Besides, as the population around the world ages, demand for anti-aging and nutritional supplements will sky rocket. The current aging generation has been brought up with the mindset to live life to the fullest; to live youthfully no matter what their ages are. Such mindset has thus extended to them being concerned about their looks as well.

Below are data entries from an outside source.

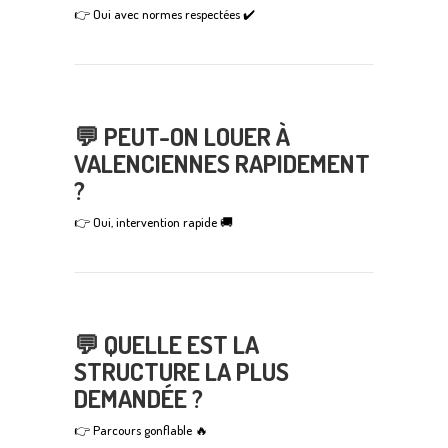
👉 Oui avec normes respectées ✔️
💬 PEUT-ON LOUER À
VALENCIENNES RAPIDEMENT
?
👉 Oui, intervention rapide 🚚
💬 QUELLE EST LA
STRUCTURE LA PLUS
DEMANDÉE ?
👉 Parcours gonflable 🔥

Furthermore, personal care is becoming a lifestyle choice of many people. In order to live an energetic and youthful life, many are dabbling in activities and products which rejuvenate and slow down the aging process.

Financial ratios

To further convince you why Nu Skin is a good long term hold, it would be good take a look at some of its financial ratios.

 

03 to 07

08 to 12

Ave. ROE

19.98%

28.28%

Ave. Return on capital

19.15%

31.65%

Ave. Net margin

5.82%

8.49%

Ave. Asset Turnover

1.87

1.88

Ave. Debt to Equity

0.95

0.77

Annualized earnings growth

-6.52%

32.49%

As mentioned above, in the FMCG business, it is important to have high asset turnovers while maintaining appropriate levels of margins. So, as can be seen from the table above, Nu Skin has shown very strong and resilient asset turnover and net margin ratios in the 2 periods. What's more, ROE, ROC and earnings growth have improved considerably over the 2 periods compared.

Nu Skin VS Competitors

Using the same ratios, I have pieced together financial results of Nu Skin and its competitors, Avon products and Herbalife (NYSE:HLF), from 2008 to 2012 in the table below.

 

NUS

AVP

HLF

Ave. ROE

28.28%

53.50%

90.16%

Ave. Return on capital

31.65%

25.35%

72.69%

Ave. Net margin

8.49%

5.28%

10.52%

Ave. Asset Turnover

1.88

1.65

2.38

Ave. Debt to Equity

0.77

4.10

2.56

Annualized earnings growth

32.49%

-171.37%

18.33%

Although the table above shows Herbalife to be better in many ways as compared to Nu Skin, I would, however, prefer to stay away from HLF due to its over leveraged balance sheet.

Conclusion

A strong competitor with good fundamentals as well as good long term trends makes Nu Skin a very good long term hold.

I have valued the company to be at approximately $75.80 versus its current price of $59.09 (at 8th June 2013), making the current price a very attractive entry point.